The revelation came as Pakistani authorities began DNA tests to identify suspected foreign terrorists killed in the weeklong offensive in South Waziristan, where thousands of troops have been battling hundreds of militants.

Forces first found a tunnel connecting the heavily fortified compounds of two tribal elders — Nek Mohammed and Sharif Khan — who have been leading supporters of some 500 to 600 foreign terrorists and tribesmen, said Brig. Mahmood Shah, chief of security for the tribal areas.

From that passage, they found the mile-long tunnel running under the town of Kaloosha, about nine miles from the Afghan border, to a dry stream bed on the edge of the craggy, treacherous mountains that straddle the frontier.

“There is a possibility that the tunnel may have been used at the start of the operation,” Brig. Shah told journalists in Peshawar, the provincial capital.

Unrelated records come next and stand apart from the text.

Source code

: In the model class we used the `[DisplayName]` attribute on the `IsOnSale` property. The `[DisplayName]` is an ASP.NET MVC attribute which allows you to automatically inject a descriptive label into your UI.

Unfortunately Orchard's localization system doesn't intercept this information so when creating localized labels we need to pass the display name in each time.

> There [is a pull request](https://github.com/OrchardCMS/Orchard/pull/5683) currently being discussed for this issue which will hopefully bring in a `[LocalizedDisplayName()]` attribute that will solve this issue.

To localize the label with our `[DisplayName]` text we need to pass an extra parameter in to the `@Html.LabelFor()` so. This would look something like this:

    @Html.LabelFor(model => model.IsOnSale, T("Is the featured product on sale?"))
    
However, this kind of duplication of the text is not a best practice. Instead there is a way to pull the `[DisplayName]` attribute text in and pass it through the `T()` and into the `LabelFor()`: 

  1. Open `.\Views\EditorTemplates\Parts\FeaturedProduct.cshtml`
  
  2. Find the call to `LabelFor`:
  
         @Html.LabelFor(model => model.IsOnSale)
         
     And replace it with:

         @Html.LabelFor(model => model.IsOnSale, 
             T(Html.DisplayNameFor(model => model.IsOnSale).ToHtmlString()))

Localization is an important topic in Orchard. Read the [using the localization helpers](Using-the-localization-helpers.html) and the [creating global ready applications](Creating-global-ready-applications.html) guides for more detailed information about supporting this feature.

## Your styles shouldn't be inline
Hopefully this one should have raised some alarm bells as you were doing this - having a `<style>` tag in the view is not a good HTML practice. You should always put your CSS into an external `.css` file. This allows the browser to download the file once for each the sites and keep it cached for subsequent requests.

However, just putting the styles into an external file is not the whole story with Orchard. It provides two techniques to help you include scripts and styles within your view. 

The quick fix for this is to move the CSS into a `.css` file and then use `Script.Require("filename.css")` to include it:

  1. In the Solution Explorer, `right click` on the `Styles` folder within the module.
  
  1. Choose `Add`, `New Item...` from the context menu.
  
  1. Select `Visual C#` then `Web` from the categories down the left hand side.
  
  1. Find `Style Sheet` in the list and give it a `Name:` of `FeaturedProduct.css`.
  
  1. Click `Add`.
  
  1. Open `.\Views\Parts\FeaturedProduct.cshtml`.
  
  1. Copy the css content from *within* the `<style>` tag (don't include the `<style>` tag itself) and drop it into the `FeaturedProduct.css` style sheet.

Three senior officials have said they believe al Qaeda’s No. 2 man, Ayman al-Zawahri, may have been at the site, though the government has repeatedly said it does not know who is inside. President Pervez Musharraf said Thursday that a “high-value” target was likely involved.

The tunnel, which undoubtedly took months to construct, was another indication that an important fugitive was in the area at some point. South Waziristan is considered the most likely hideout for al-Zawahri and his boss, Osama bin Laden.

The Pakistani military has set up a 20-square-mile cordon around Kaloosha and several other tribal towns in South Waziristan, and remains confident nobody has escaped the area.

But the cordon did not exist at the disastrous start of the operation March 16, when Pakistani forces who thought they were going to arrest local tribesmen were surprised by a ferocious barrage from within the compound walls. Fifteen soldiers and 26 militants died in the initial assault; the military sent in thousands of reinforcements over the following two days.

Pakistan’s military said it was conducting DNA tests to identify six suspected foreign terrorists killed in the fighting, but would not elaborate on whether they included any important terror figures.